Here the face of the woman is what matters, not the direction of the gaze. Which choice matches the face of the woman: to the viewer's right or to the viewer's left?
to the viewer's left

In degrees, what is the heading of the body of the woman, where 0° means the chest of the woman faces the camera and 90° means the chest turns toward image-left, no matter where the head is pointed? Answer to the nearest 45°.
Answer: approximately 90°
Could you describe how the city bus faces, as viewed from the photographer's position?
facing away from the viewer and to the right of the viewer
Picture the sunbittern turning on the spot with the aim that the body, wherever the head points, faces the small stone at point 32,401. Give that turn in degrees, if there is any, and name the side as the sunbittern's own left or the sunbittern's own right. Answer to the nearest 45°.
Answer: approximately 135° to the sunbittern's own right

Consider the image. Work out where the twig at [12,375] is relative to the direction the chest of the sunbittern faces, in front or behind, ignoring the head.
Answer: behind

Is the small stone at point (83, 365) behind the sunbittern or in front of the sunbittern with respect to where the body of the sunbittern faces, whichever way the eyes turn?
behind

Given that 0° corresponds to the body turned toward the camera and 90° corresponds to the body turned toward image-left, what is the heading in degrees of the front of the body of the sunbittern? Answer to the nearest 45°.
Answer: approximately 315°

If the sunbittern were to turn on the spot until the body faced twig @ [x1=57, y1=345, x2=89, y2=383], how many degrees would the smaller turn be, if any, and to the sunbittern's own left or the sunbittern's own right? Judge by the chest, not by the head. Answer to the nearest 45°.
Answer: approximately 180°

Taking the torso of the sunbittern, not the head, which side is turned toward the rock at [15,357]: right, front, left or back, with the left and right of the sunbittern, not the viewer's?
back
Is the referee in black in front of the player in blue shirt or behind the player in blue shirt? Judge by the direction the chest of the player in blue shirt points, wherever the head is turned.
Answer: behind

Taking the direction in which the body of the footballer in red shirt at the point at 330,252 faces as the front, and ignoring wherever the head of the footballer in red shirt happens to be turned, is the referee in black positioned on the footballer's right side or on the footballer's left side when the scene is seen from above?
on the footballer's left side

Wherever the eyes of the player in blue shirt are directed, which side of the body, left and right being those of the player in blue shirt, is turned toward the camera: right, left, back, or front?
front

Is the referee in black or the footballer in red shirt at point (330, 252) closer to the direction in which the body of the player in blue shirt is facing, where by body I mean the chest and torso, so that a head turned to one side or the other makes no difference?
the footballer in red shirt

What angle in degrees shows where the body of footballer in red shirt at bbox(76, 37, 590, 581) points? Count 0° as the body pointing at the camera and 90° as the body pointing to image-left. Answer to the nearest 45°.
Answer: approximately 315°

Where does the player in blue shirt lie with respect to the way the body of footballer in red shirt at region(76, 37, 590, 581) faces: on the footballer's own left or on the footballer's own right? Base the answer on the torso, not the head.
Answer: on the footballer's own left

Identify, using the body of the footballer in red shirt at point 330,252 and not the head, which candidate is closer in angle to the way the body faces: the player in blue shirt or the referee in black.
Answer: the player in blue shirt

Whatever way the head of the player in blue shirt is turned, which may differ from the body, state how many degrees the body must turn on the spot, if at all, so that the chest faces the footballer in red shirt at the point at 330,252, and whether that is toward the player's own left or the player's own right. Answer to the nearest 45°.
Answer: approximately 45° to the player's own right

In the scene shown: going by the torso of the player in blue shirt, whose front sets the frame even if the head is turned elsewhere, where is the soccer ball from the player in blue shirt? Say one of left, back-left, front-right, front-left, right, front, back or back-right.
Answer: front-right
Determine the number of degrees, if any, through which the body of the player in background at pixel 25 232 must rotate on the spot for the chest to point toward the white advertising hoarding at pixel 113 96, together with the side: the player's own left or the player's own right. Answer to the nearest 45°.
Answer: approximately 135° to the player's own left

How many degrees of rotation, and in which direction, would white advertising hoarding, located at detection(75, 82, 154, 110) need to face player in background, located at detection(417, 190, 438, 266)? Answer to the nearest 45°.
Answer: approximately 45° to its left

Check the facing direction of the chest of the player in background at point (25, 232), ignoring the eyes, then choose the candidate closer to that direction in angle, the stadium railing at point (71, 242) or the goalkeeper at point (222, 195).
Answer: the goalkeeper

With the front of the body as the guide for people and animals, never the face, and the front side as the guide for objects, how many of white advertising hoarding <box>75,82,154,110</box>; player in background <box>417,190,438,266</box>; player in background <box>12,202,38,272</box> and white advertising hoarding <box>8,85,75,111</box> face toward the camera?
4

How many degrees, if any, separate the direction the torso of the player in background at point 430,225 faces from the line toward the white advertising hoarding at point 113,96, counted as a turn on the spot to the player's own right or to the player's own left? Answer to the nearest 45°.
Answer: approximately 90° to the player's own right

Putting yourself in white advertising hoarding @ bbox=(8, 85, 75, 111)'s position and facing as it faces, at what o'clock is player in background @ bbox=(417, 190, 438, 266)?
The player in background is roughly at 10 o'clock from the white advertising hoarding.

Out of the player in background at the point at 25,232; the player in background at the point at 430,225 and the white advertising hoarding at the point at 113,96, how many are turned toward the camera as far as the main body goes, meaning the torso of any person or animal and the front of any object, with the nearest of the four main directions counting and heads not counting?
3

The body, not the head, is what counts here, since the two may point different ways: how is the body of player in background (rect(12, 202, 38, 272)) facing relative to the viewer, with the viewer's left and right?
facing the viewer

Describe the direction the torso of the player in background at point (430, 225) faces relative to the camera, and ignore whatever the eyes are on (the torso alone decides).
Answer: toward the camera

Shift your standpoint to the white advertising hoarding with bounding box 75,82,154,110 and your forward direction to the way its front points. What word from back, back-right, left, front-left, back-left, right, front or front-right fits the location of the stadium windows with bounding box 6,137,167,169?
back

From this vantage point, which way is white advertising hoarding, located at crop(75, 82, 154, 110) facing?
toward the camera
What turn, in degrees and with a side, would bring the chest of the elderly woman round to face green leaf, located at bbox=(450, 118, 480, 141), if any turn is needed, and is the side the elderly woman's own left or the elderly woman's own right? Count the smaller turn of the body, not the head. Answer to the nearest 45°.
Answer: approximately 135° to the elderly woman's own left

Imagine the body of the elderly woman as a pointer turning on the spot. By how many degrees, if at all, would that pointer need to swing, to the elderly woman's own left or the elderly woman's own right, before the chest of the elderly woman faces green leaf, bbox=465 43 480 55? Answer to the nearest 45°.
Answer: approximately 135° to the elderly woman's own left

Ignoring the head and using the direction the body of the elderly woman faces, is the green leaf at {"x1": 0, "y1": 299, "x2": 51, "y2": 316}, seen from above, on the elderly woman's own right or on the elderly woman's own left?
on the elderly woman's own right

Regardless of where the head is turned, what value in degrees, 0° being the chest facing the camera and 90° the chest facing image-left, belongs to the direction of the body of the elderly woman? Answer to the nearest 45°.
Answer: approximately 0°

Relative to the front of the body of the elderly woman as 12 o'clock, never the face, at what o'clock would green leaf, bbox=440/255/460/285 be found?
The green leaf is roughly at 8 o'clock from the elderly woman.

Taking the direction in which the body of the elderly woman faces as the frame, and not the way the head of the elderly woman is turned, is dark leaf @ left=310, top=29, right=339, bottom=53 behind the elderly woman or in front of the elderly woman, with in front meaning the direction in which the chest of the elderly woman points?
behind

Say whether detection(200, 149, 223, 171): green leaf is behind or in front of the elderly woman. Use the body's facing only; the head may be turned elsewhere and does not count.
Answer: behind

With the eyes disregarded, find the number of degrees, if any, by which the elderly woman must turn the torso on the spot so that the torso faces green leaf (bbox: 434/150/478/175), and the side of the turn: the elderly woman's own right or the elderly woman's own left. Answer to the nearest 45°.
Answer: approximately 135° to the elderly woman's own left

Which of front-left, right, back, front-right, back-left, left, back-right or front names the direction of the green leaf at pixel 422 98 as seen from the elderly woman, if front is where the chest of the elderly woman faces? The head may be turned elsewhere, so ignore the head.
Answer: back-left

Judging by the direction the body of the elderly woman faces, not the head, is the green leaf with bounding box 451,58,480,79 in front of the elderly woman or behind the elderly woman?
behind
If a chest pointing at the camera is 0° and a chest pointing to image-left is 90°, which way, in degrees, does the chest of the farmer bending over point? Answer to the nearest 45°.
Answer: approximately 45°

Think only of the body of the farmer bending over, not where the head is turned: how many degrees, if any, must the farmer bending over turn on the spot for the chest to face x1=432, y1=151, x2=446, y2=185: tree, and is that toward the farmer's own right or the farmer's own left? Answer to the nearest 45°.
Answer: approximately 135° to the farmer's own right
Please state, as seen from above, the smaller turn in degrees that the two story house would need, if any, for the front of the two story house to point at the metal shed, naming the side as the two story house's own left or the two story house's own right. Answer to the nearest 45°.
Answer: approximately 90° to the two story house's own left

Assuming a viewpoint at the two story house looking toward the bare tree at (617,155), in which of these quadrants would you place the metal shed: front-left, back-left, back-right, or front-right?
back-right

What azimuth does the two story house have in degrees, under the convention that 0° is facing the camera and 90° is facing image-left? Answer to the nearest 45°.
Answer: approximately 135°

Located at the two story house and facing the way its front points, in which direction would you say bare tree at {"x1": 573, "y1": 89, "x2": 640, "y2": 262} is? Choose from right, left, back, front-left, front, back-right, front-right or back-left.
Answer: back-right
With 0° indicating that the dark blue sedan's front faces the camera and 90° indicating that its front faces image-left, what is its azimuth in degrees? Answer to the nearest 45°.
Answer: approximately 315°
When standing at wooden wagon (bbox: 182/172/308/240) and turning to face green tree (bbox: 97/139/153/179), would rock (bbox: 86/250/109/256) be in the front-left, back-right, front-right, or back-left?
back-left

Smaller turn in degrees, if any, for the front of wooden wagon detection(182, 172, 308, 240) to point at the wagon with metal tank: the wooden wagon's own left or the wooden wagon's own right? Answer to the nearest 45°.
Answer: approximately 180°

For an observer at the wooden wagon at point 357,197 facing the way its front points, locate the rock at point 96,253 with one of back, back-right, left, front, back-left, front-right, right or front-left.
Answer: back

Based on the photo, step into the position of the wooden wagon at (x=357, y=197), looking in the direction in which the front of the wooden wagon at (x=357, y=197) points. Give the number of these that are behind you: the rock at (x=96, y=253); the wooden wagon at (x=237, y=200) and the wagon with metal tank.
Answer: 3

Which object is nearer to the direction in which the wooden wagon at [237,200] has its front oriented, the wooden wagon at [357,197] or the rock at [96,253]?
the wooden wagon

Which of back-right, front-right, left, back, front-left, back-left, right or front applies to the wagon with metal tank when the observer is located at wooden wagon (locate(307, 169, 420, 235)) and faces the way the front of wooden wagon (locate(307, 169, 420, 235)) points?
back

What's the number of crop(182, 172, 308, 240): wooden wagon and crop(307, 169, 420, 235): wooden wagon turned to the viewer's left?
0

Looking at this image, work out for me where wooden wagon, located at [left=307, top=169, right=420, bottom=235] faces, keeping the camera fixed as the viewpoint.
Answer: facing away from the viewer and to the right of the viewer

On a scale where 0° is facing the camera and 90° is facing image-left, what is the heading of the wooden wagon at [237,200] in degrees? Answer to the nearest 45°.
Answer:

▬▬▬▬▬▬

• _Instructions to follow_: Please format the records above as a JSON list of strings with one string per line and blank lines omitted, starting at the line that contains "Check the facing" and ending at the line that contains "Answer: the goalkeeper", both included.

• _Reply_:
[
  "Check the facing direction of the chest of the player in background at point (25, 232), ignoring the eyes, then choose the candidate closer to that direction in angle, the stadium railing at point (71, 242) or the goalkeeper at point (222, 195).",
  "Answer: the goalkeeper"
]